Entries drawn from a collection:
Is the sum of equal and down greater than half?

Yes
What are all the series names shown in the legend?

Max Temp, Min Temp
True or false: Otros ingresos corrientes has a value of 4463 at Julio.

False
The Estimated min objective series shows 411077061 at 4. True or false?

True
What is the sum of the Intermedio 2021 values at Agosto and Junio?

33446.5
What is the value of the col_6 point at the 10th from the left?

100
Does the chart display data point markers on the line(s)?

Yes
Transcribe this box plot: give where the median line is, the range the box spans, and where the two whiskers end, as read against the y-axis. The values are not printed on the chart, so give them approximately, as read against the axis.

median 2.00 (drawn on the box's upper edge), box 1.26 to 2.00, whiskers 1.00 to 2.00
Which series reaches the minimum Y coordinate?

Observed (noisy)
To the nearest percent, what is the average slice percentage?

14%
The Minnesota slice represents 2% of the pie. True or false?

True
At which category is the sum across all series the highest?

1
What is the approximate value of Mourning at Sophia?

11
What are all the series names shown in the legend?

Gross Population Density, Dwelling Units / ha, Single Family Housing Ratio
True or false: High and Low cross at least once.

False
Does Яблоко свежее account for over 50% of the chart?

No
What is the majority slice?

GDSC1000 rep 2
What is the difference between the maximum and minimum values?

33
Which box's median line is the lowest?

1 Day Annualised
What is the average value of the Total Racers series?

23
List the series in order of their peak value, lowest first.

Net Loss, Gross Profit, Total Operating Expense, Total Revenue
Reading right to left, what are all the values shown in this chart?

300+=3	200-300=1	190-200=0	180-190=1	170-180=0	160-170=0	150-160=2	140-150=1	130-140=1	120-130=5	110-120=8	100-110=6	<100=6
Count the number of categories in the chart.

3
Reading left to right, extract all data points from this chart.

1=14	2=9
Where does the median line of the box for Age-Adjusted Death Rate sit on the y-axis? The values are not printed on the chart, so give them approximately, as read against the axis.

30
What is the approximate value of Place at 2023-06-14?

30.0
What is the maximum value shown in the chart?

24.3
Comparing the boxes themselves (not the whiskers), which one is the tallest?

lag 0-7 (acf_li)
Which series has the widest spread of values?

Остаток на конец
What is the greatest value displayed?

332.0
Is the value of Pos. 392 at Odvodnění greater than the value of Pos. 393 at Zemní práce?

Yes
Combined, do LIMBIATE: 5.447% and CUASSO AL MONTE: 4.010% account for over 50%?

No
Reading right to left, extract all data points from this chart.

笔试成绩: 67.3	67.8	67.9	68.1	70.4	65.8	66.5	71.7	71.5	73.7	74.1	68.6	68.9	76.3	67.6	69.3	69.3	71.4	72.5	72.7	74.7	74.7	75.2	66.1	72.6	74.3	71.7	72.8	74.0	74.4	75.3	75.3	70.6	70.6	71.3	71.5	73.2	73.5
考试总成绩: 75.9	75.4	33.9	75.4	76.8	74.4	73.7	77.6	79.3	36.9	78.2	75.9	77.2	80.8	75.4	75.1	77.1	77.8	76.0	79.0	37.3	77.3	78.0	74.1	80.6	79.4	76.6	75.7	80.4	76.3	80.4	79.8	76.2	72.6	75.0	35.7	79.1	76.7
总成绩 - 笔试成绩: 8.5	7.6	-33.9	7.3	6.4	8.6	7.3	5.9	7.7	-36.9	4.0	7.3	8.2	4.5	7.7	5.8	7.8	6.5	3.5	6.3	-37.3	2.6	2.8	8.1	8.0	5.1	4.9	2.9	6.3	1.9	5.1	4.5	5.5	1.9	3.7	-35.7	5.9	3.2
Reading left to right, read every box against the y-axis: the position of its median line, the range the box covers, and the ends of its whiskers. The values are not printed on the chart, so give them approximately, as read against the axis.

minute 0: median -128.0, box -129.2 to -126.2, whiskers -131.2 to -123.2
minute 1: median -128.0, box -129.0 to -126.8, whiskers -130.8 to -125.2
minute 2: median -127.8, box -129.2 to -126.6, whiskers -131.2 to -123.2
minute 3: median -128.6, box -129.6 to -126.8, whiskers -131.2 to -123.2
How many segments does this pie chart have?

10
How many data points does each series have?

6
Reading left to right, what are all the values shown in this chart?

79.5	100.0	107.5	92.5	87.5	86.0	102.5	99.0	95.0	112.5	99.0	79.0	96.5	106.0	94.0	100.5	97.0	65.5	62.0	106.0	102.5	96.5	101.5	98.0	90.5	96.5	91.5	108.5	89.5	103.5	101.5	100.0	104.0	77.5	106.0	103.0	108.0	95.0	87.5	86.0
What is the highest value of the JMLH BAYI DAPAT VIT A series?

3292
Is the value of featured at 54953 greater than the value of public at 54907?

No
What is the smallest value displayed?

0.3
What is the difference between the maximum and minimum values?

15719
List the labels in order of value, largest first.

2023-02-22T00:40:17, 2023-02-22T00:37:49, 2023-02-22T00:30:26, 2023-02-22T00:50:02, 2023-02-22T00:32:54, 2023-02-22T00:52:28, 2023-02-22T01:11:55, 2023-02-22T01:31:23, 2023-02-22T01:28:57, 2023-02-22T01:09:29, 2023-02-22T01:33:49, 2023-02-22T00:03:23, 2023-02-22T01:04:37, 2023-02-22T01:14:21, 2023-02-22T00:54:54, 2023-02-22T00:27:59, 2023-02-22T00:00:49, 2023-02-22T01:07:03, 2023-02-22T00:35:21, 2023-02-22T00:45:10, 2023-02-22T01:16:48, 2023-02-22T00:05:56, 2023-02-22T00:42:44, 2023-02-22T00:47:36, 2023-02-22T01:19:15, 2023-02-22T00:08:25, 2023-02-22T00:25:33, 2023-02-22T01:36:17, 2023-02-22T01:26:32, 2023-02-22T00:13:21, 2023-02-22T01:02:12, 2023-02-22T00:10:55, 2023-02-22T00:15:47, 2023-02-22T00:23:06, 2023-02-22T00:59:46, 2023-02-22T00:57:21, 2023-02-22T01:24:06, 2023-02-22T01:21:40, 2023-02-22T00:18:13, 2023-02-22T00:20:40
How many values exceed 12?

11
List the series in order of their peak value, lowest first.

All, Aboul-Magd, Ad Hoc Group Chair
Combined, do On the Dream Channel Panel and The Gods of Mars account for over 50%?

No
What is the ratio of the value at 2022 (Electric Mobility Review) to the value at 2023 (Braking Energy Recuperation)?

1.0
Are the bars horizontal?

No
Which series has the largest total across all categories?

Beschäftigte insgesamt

▶ [What needs to be done]
Copy out every one of the records above word for word, with nothing changed.

▶ [Task result]
Is the sum of equal and down greater than half?

Yes
What are all the series names shown in the legend?

Max Temp, Min Temp
True or false: Otros ingresos corrientes has a value of 4463 at Julio.

False
The Estimated min objective series shows 411077061 at 4. True or false?

True
What is the sum of the Intermedio 2021 values at Agosto and Junio?

33446.5
What is the value of the col_6 point at the 10th from the left?

100
Does the chart display data point markers on the line(s)?

Yes
Transcribe this box plot: give where the median line is, the range the box spans, and where the two whiskers end, as read against the y-axis. The values are not printed on the chart, so give them approximately, as read against the axis.

median 2.00 (drawn on the box's upper edge), box 1.26 to 2.00, whiskers 1.00 to 2.00
Which series reaches the minimum Y coordinate?

Observed (noisy)
To the nearest percent, what is the average slice percentage?

14%
The Minnesota slice represents 2% of the pie. True or false?

True
At which category is the sum across all series the highest?

1
What is the approximate value of Mourning at Sophia?

11
What are all the series names shown in the legend?

Gross Population Density, Dwelling Units / ha, Single Family Housing Ratio
True or false: High and Low cross at least once.

False
Does Яблоко свежее account for over 50% of the chart?

No
What is the majority slice?

GDSC1000 rep 2
What is the difference between the maximum and minimum values?

33
Which box's median line is the lowest?

1 Day Annualised
What is the average value of the Total Racers series?

23
List the series in order of their peak value, lowest first.

Net Loss, Gross Profit, Total Operating Expense, Total Revenue
Reading right to left, what are all the values shown in this chart?

300+=3	200-300=1	190-200=0	180-190=1	170-180=0	160-170=0	150-160=2	140-150=1	130-140=1	120-130=5	110-120=8	100-110=6	<100=6
Count the number of categories in the chart.

3
Reading left to right, extract all data points from this chart.

1=14	2=9
Where does the median line of the box for Age-Adjusted Death Rate sit on the y-axis? The values are not printed on the chart, so give them approximately, as read against the axis.

30
What is the approximate value of Place at 2023-06-14?

30.0
What is the maximum value shown in the chart?

24.3
Comparing the boxes themselves (not the whiskers), which one is the tallest?

lag 0-7 (acf_li)
Which series has the widest spread of values?

Остаток на конец
What is the greatest value displayed?

332.0
Is the value of Pos. 392 at Odvodnění greater than the value of Pos. 393 at Zemní práce?

Yes
Combined, do LIMBIATE: 5.447% and CUASSO AL MONTE: 4.010% account for over 50%?

No
Reading right to left, extract all data points from this chart.

笔试成绩: 67.3	67.8	67.9	68.1	70.4	65.8	66.5	71.7	71.5	73.7	74.1	68.6	68.9	76.3	67.6	69.3	69.3	71.4	72.5	72.7	74.7	74.7	75.2	66.1	72.6	74.3	71.7	72.8	74.0	74.4	75.3	75.3	70.6	70.6	71.3	71.5	73.2	73.5
考试总成绩: 75.9	75.4	33.9	75.4	76.8	74.4	73.7	77.6	79.3	36.9	78.2	75.9	77.2	80.8	75.4	75.1	77.1	77.8	76.0	79.0	37.3	77.3	78.0	74.1	80.6	79.4	76.6	75.7	80.4	76.3	80.4	79.8	76.2	72.6	75.0	35.7	79.1	76.7
总成绩 - 笔试成绩: 8.5	7.6	-33.9	7.3	6.4	8.6	7.3	5.9	7.7	-36.9	4.0	7.3	8.2	4.5	7.7	5.8	7.8	6.5	3.5	6.3	-37.3	2.6	2.8	8.1	8.0	5.1	4.9	2.9	6.3	1.9	5.1	4.5	5.5	1.9	3.7	-35.7	5.9	3.2
Reading left to right, read every box against the y-axis: the position of its median line, the range the box covers, and the ends of its whiskers. The values are not printed on the chart, so give them approximately, as read against the axis.

minute 0: median -128.0, box -129.2 to -126.2, whiskers -131.2 to -123.2
minute 1: median -128.0, box -129.0 to -126.8, whiskers -130.8 to -125.2
minute 2: median -127.8, box -129.2 to -126.6, whiskers -131.2 to -123.2
minute 3: median -128.6, box -129.6 to -126.8, whiskers -131.2 to -123.2
How many segments does this pie chart have?

10
How many data points does each series have?

6
Reading left to right, what are all the values shown in this chart?

79.5	100.0	107.5	92.5	87.5	86.0	102.5	99.0	95.0	112.5	99.0	79.0	96.5	106.0	94.0	100.5	97.0	65.5	62.0	106.0	102.5	96.5	101.5	98.0	90.5	96.5	91.5	108.5	89.5	103.5	101.5	100.0	104.0	77.5	106.0	103.0	108.0	95.0	87.5	86.0
What is the highest value of the JMLH BAYI DAPAT VIT A series?

3292
Is the value of featured at 54953 greater than the value of public at 54907?

No
What is the smallest value displayed?

0.3
What is the difference between the maximum and minimum values?

15719
List the labels in order of value, largest first.

2023-02-22T00:40:17, 2023-02-22T00:37:49, 2023-02-22T00:30:26, 2023-02-22T00:50:02, 2023-02-22T00:32:54, 2023-02-22T00:52:28, 2023-02-22T01:11:55, 2023-02-22T01:31:23, 2023-02-22T01:28:57, 2023-02-22T01:09:29, 2023-02-22T01:33:49, 2023-02-22T00:03:23, 2023-02-22T01:04:37, 2023-02-22T01:14:21, 2023-02-22T00:54:54, 2023-02-22T00:27:59, 2023-02-22T00:00:49, 2023-02-22T01:07:03, 2023-02-22T00:35:21, 2023-02-22T00:45:10, 2023-02-22T01:16:48, 2023-02-22T00:05:56, 2023-02-22T00:42:44, 2023-02-22T00:47:36, 2023-02-22T01:19:15, 2023-02-22T00:08:25, 2023-02-22T00:25:33, 2023-02-22T01:36:17, 2023-02-22T01:26:32, 2023-02-22T00:13:21, 2023-02-22T01:02:12, 2023-02-22T00:10:55, 2023-02-22T00:15:47, 2023-02-22T00:23:06, 2023-02-22T00:59:46, 2023-02-22T00:57:21, 2023-02-22T01:24:06, 2023-02-22T01:21:40, 2023-02-22T00:18:13, 2023-02-22T00:20:40
How many values exceed 12?

11
List the series in order of their peak value, lowest first.

All, Aboul-Magd, Ad Hoc Group Chair
Combined, do On the Dream Channel Panel and The Gods of Mars account for over 50%?

No
What is the ratio of the value at 2022 (Electric Mobility Review) to the value at 2023 (Braking Energy Recuperation)?

1.0
Are the bars horizontal?

No
Which series has the largest total across all categories?

Beschäftigte insgesamt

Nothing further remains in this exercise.